Cast gold – still the “gold standard” in dental restorations?
For decades, cast gold has been the material of choice to repair back teeth when large restorations have failed due to recurrent cavities, fractures, sensitivity to hot and cold, or poor function. The benefits of gold restorations have been historically well-documented in dental school curriculum, post-graduate education, and criteria for licensing.
Failing silver filling view from side of tooth cheek side It should be noted that there is no “perfect material”. Each individual restoration has advantages and disadvantages. Dr. Mark Cruz focuses on patient choice by educating each patient about their treatment options. He encourages each patient to make informed decisions and choose the best material for their own individual needs.
In the last 10 to 20 years, there has been an obvious shift away from the use of cast gold. We see this in training curriculum where the public’s demand for tooth-colored materials drives educational courses and dental materials research. Unfortunately, the public’s awareness and demand for cosmetic restorations is strongly influenced by reality TV make-over shows and magazine advertisements, rather than by solid dental research. Use of these materials by dental professionals, in deference to patients’ perception of them as the latest and greatest technologies, has also contributed to the trend away from gold restorations.
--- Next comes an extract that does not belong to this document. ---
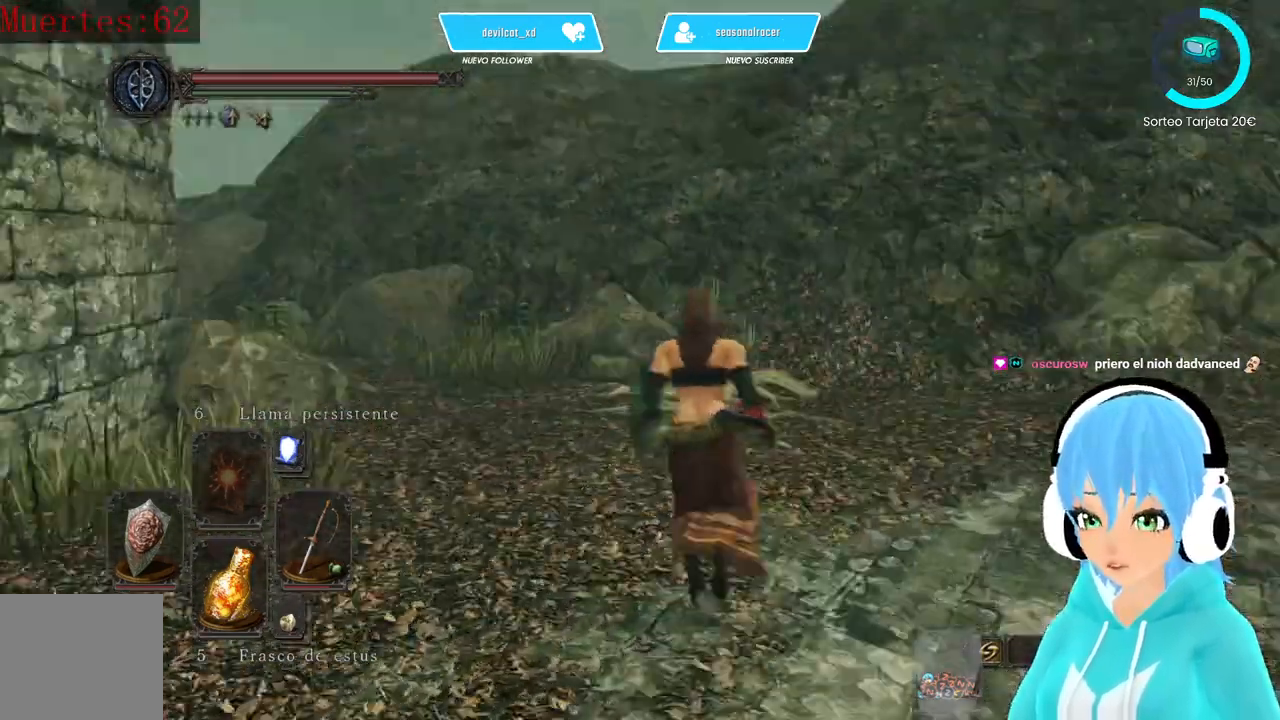
{"buttons": [], "left_stick": "up", "right_stick": "down-left", "events": [[417, "right_stick", "down-left"]]}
Today’s dental professional has a responsibility to determine, based on best evidence and clinical expertise, integrated with the patient’s values and preferences, the ideal option beyond mere dogma or market influence. This includes fulfillment of cosmetic desires as well as functional longevity, comfort, and biocompatibility. Achieving one of these criteria at the expense of the other, without the patient’s true, informed consent, clearly poses as an ethical breach in the doctor/patient relationship.
To avert such a breach, an updated understanding of the behavior of the tooth/restoration complex is essential. These are not novel concepts; however, a re-evaluation of our collective mindset with regard to dental practice philosophy can only be beneficial to the patient-oriented doctor. It is vital to keep in mind that what we are doing in daily practice is never beyond reproach.
We take responsibility for passing the torch to a next generation of clinicians – a generation yet to develop their own expertise and witness long-term clinical outcomes. They will do so in an atmosphere of market influence, self-touted gurus, and financial pressures. This is no small responsibility. Yet the spirit of the Hippocratic Oath makes it a given.